Las mismas sensaciones que lo motivaban en aquellos días en los que el arte, su mayor pasión, lo inspiraban a crear esas obras que captaban la atención de expertos y novatos.
Un luchador, así es este hombre, de 47 años, nacido en Madrid, Cundinamarca, pero paisa de corazón, que ha dedicado la mayor parte de su vida a la labor de escultor, una tarea que cumple desde su terruño, en el municipio de Caldas.
Nace una pasión
Cuenta Juan Carlos, que su interés por la escultura comenzó cuando tenía 21 años.

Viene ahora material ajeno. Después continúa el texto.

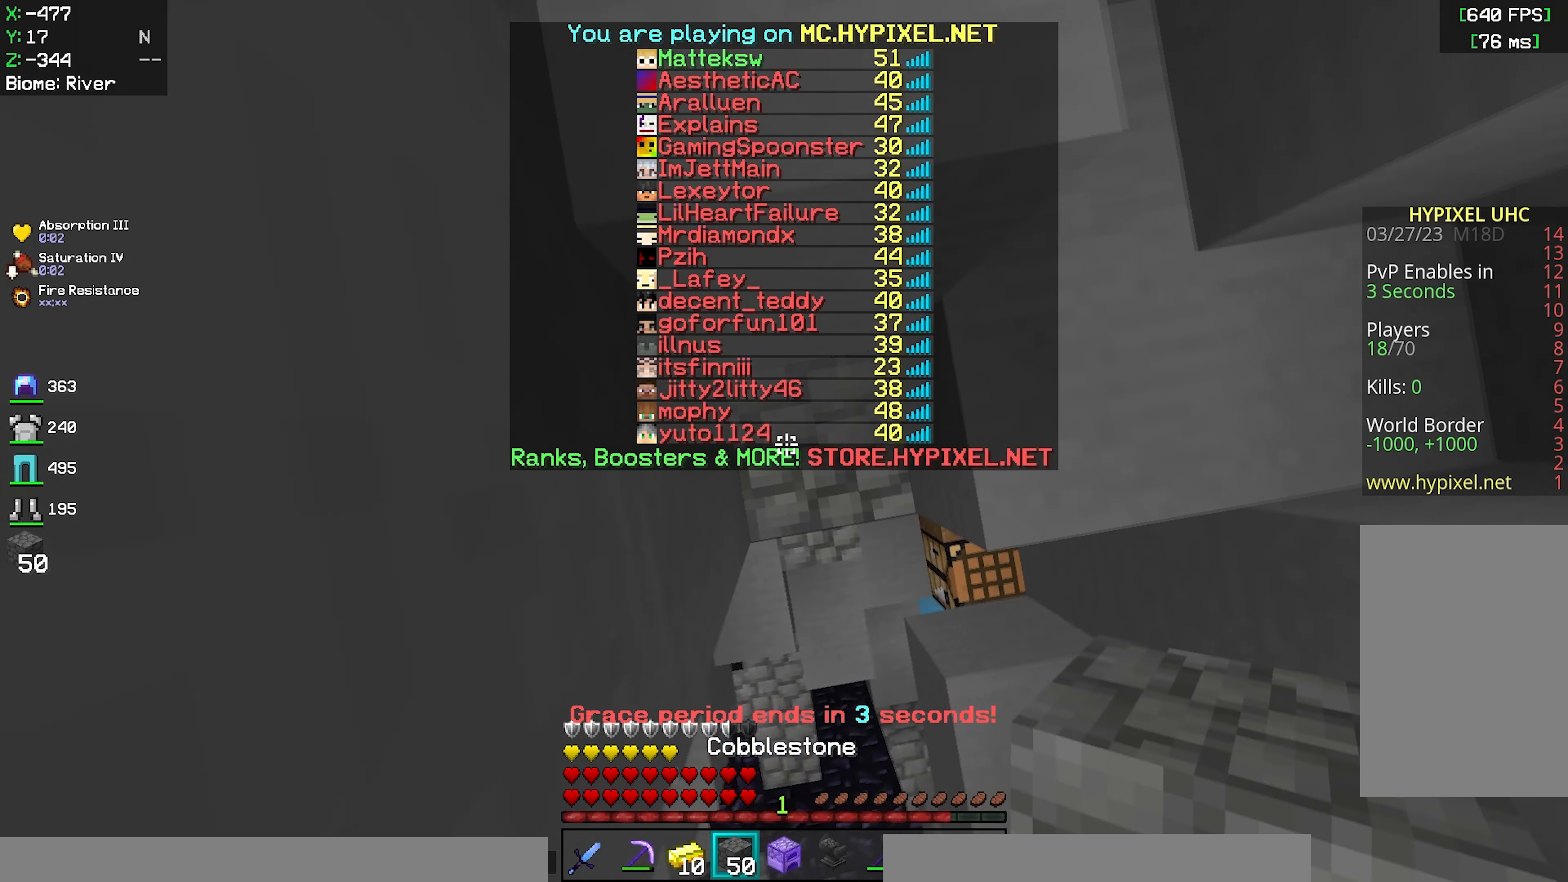
{"keys": [], "mouse": [], "events": [[67, "space", "up"], [117, "w", "down"], [150, "mouse_right", "up"], [167, "space", "down"], [367, "space", "up"], [433, "w", "up"]]}
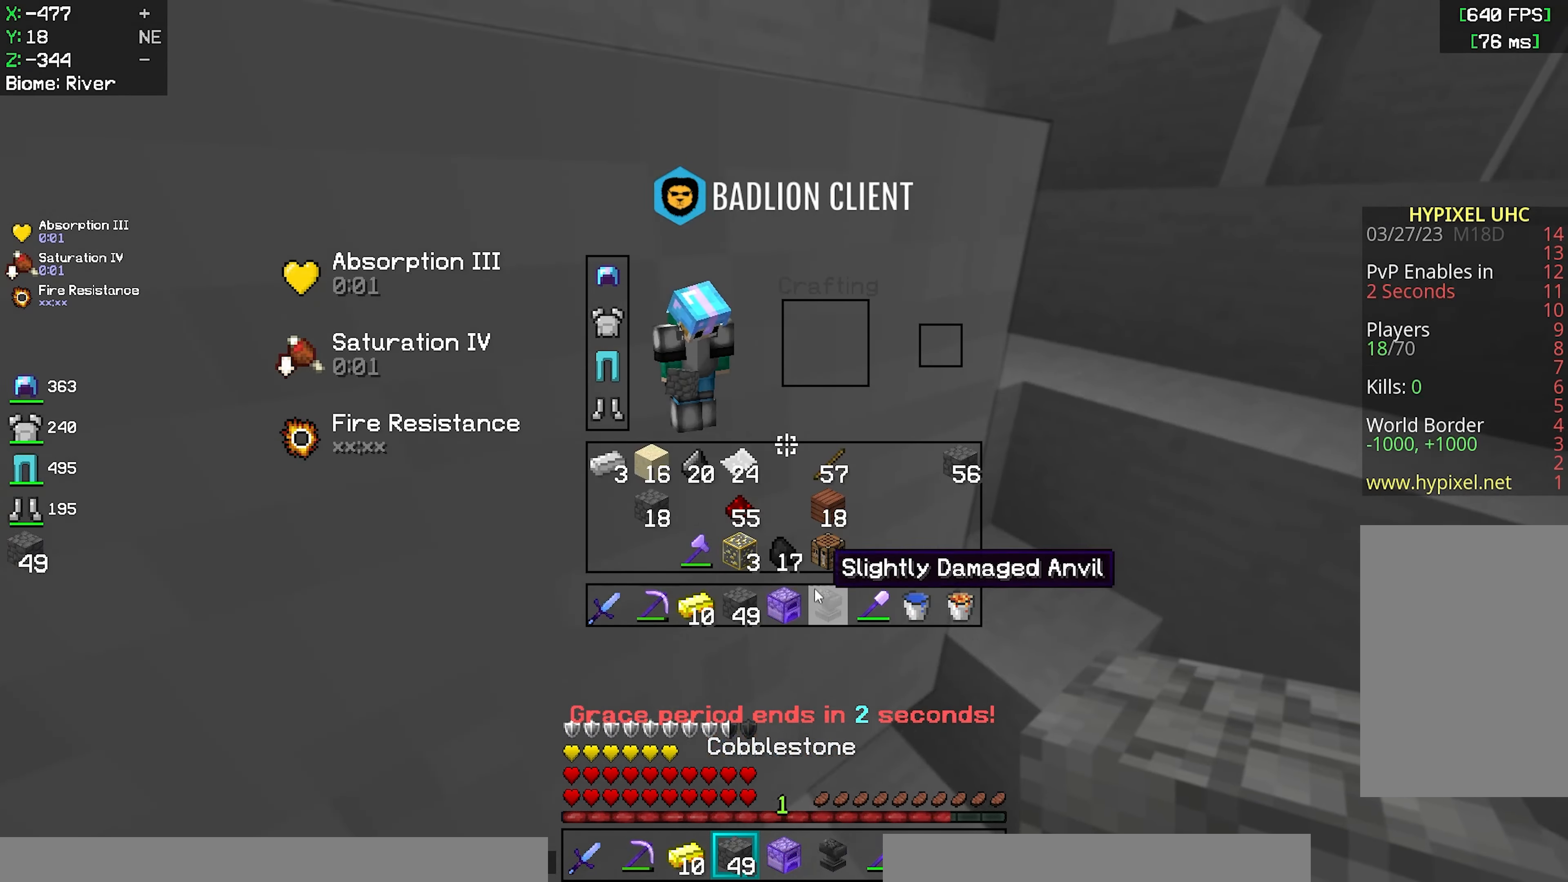
{"keys": ["w"], "mouse": [], "events": [[383, "mouse_left", "down"], [433, "w", "down"], [450, "mouse_left", "up"]]}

En aquella época, su padre, quien trabajaba haciendo moldes para cerámica, le enseñó las bases del oficio.
Su curiosidad se encargó del resto. Más adelante, empezó a hacer modelos de escultura, a los cuales imprimía su toque personal agregándoles nuevas formas.
Una afición que fue convirtiéndose en una verdadera profesión alrededor de la cual erigió gran parte de los sueños que, con el paso de los días, se convirtieron en una realidad.
"Siempre quise trabajar con el maestro Rodrigo Arenas Betancourt y lo logré. También hice obras en el Museo El Castillo", recordó con satisfacción. La misma que lo embarga cuando habla de su primera creación, un busto del futbolista Andrés Escobar, que años después, por razones que él mismo desconoce, tiró a la basura.
"Me quedó igualitico. Era una verraquera", comentó entre risas.
Una luz de esperanza
Tras obtener varios logros profesionales, que le auguraban una carrera exitosa, comenzó su verdadera pesadilla.
Deprimido por la muerte de su padre y por sus problemas personales, Juan se refugió en el licor.
Atrás habían quedado los días de gloria en los que el arte ocupaba el primer lugar en su vida.
La adicción al alcohol amenazaba con acabar con las pocas motivaciones que aún guardaba su alma.
En el centro de Caldas, en el parque Santander, desahogaba sus penas con aguardiente.
Y fue precisamente en una de sus borracheras que sufrió una caída a la que sobrevivió de milagro.
Después de varios días en el hospital, con la posibilidad de perder la movilidad y la lucidez mental, Juan se recuperó de forma repentina.
Su existencia tomó un nuevo rumbo, en el que el vicio no tenía cabida.
Una vez en sus cabales, la escultura se convirtió de nuevo en una prioridad.
Después de recrear la figura de su madre, la atención del artista se concentró en devolverle la identidad a la plaza principal de su municipio, en la que 1949, por causa de la violencia, fue destruido el busto de Francisco de Paula Santander.
Fueron días difíciles en los que buscó sin descanso el apoyo de diferentes entidades para poder llevar a cabo la obra, que comenzó en 2007 y que por fin pudo lucir en el parque principal el año pasado.
Ahora, cada vez que mira su creación, reconoce en ella su ideal de superación, aquel que alcanzó gracias al arte.